The move follows the FDA’s 21st Century Cures Act, which called for more use adoption of real-world evidence in clinical trials and post-approval studies.
In December 2018, the FDA published a framework to assess RWE in regulatory decisions and approvals.
Concerto HealthAI integrates data from sources including CancerLinQ, a platform that collects and analyses real-world data from patients at practices nationwide and delivers knowledge back to physicians and researchers.
CancerLinQ is developed and operated by CancerLinQ LLC, a non-profit subsidiary of the American Society of Clinical Oncology (ASCO).
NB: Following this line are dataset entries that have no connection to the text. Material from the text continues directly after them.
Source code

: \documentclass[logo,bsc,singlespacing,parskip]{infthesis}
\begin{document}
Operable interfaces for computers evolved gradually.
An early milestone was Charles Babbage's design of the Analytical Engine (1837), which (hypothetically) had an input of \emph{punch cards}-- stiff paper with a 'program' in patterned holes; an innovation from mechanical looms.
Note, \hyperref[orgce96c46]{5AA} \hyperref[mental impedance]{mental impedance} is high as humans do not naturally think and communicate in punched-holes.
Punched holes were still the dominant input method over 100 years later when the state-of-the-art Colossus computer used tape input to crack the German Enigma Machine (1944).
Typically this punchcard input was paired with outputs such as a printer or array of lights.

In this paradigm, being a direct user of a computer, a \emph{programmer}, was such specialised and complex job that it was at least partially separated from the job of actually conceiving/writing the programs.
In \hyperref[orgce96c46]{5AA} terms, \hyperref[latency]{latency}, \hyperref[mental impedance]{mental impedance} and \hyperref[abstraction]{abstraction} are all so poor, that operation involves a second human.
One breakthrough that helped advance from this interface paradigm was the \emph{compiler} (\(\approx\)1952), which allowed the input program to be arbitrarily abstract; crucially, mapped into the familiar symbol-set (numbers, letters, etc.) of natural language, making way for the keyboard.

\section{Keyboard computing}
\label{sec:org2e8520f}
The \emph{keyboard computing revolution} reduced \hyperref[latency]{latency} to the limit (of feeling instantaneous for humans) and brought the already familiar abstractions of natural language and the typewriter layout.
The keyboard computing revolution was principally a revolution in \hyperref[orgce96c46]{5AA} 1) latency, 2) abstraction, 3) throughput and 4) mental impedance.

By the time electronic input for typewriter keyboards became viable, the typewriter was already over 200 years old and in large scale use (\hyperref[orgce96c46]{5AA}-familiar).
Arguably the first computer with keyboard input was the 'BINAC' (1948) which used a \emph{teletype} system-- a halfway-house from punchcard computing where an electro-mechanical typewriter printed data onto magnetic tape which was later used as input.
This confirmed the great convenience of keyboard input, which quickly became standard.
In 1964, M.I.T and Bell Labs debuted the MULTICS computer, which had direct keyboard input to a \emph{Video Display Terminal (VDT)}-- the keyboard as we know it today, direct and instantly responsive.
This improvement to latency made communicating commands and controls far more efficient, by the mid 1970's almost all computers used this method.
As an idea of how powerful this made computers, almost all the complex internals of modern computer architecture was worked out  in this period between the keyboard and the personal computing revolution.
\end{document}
As an exclusive licensee, Concerto HealthAI works closely with CancerLinQ to broaden the use of RWE for pre- and post-approval studies.
Phones could alleviate loneliness in over-50s
Mobile phones can help alleviate loneliness among the over 50s, according to a report commissioned by Vodafone.
The report sets out how technology can play a vital role in alleviating loneliness in older people by keeping them connected to their family and friends for longer.
It also highlights the fact that a significant number of older people are not confident in using technology, including accessing the internet.
The report, which was backed by health secretary Matt Hancock, also looks for the first time at the financial implications of loneliness in the over 50s.
According to the report, the health and wellbeing impact of loneliness on those aged over 50 amounts to £3.9 billion a year.
Alongside these costs to individuals, there are additional costs to the public services and employers of £1 billion and £800 million respectively.
These costs are felt in every part of the country, with yearly costs of £160 million across both the West Midlands and Greater Manchester Combined Authorities and £420 million across London.
Technology could be used alongside traditional community services to help social interaction, according to the report.
Learning to use the technology could therefore help older people remain independent in their homes and communities and increase their confidence in day-to-day living.
Factors increasing the chances of loneliness include being widowed, disabled or in poor health, living alone, or having caring responsibilities.
The government launched a loneliness strategy for older people in October last year, attempting to bring together efforts from across a range of government departments, community groups and charities.
FDA warns over defibrillator cybersecurity
The FDA and US government cyber experts have warned that hundreds of thousands of implantable defibrillators from manufacturer Medtronic are vulnerable to hacking.
Late last week the regulator warned about the issue in a safety communication, while the US Department of Homeland Security also flagged more details about the cybersecurity issues in the company’s wireless protocols.
It’s not the first time the FDA has issued cybersecurity alerts about Medtronic products – in February last year a recall affected some of the company’s implantable defibrillators, although these were caused by separate manufacturing problems.
The agency’s new communication expands on a number of products previously identified in a note about cybersecurity last autumn.
Further details were outlined in a notice from a team of experts in cybersecurity from the Department of Homeland Security (DHS).
According to the DHS attackers could exploit vulnerabilities in the wireless communication system between the monitors that read data from Medtronic’s devices and relay them to doctors.
But authorities noted that although the skill level required to carry out attacks was quite low, they are unlikely.
This is because an attacker would have to be physically close to the device, such as within the same room, in order to make a strong enough connection.
While Medtronic develops a fix the FDA said doctors and patients can protect themselves by ensuring they use only remote monitors from Medtronic.